Most undergraduates at big public institutions aren’t fortunate enough to receive abiding support coupled with high expectations. “My twin sister goes to Hunter College,” said Ms. Rojas. “She doesn’t have one-on-one time with an adviser and she’s struggling. She doesn’t see a tutor. She stays home to try figuring it out on her own.”

ACE is not cheap — the cost per student is about $4,000 a year — but the long-term payoff dwarfs the cost. Over their lifetime, college graduates can expect to earn $1 million more than those with only a high school degree. Society benefits too, in increased tax revenue as well as decreased health, crime and welfare costs.

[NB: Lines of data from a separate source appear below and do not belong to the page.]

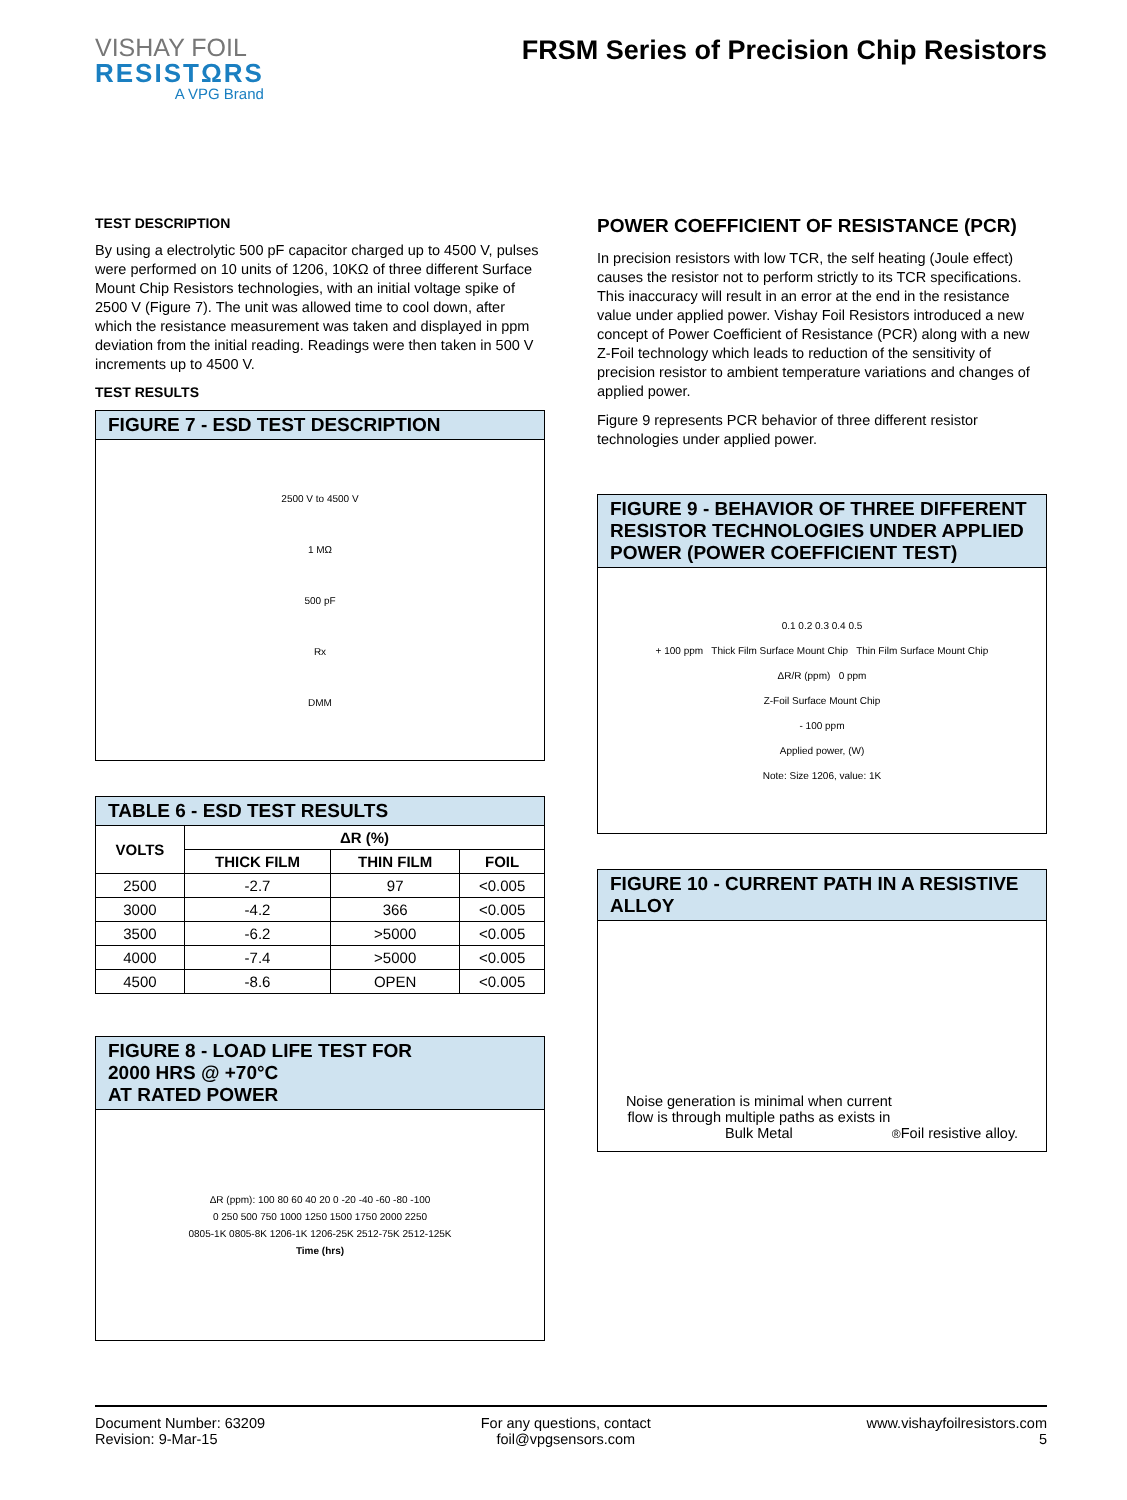VISHAY FOIL
RESISTΩRS
A VPG Brand
FRSM Series of Precision Chip Resistors
TEST DESCRIPTION
By using a electrolytic 500 pF capacitor charged up to 4500 V, pulses were performed on 10 units of 1206, 10KΩ of three different Surface Mount Chip Resistors technologies, with an initial voltage spike of 2500 V (Figure 7). The unit was allowed time to cool down, after which the resistance measurement was taken and displayed in ppm deviation from the initial reading. Readings were then taken in 500 V increments up to 4500 V.
TEST RESULTS
FIGURE 7 - ESD TEST DESCRIPTION
2500 V to 4500 V
1 MΩ
500 pF
Rx
DMM
| TABLE 6 - ESD TEST RESULTS | | | |
| --- | --- | --- | --- |
| VOLTS | ΔR (%) | | |
| | THICK FILM | THIN FILM | FOIL |
| 2500 | -2.7 | 97 | <0.005 |
| 3000 | -4.2 | 366 | <0.005 |
| 3500 | -6.2 | >5000 | <0.005 |
| 4000 | -7.4 | >5000 | <0.005 |
| 4500 | -8.6 | OPEN | <0.005 |
FIGURE 8 - LOAD LIFE TEST FOR
2000 HRS @ +70°C
AT RATED POWER
ΔR (ppm): 100 80 60 40 20 0 -20 -40 -60 -80 -100
0 250 500 750 1000 1250 1500 1750 2000 2250
0805-1K 0805-8K 1206-1K 1206-25K 2512-75K 2512-125K
Time (hrs)
POWER COEFFICIENT OF RESISTANCE (PCR)
In precision resistors with low TCR, the self heating (Joule effect) causes the resistor not to perform strictly to its TCR specifications. This inaccuracy will result in an error at the end in the resistance value under applied power. Vishay Foil Resistors introduced a new concept of Power Coefficient of Resistance (PCR) along with a new Z-Foil technology which leads to reduction of the sensitivity of precision resistor to ambient temperature variations and changes of applied power.
Figure 9 represents PCR behavior of three different resistor technologies under applied power.
FIGURE 9 - BEHAVIOR OF THREE DIFFERENT RESISTOR TECHNOLOGIES UNDER APPLIED POWER (POWER COEFFICIENT TEST)
0.1 0.2 0.3 0.4 0.5
+ 100 ppm Thick Film Surface Mount Chip Thin Film Surface Mount Chip
ΔR/R (ppm) 0 ppm
Z-Foil Surface Mount Chip
- 100 ppm
Applied power, (W)
Note: Size 1206, value: 1K
FIGURE 10 - CURRENT PATH IN A RESISTIVE ALLOY
Noise generation is minimal when current
flow is through multiple paths as exists in
Bulk Metal<sup>®</sup> Foil resistive alloy.
Document Number: 63209
Revision: 9-Mar-15
For any questions, contact
foil@vpgsensors.com
www.vishayfoilresistors.com
5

All too often, a promising scheme that works at one institution cannot be replicated, but these initiatives travel well. A second CUNY institution, Lehman College, plans to use ACE this year, and the same playbook is being used elsewhere, with equal success. In Ohio, community college students enrolled in an ASAP-clone program graduated at double the rate of their classmates who were not enrolled. Community colleges in California, Tennessee and elsewhere in New York have followed suit, and Montana is adopting the model at several community colleges and universities.

“Give us better students and we’ll have a higher graduation rate,” traditionalists in higher education habitually insist, excusing their school’s failure to graduate more students by blaming them. But ACE and ASAP are proving the naysayers wrong. Using this model nationwide would go a long way toward solving the dropout problem.

David L Kirp, a contributing writer, is a professor of public policy at the University of California at Berkeley and the author of “The College Dropout Scandal.”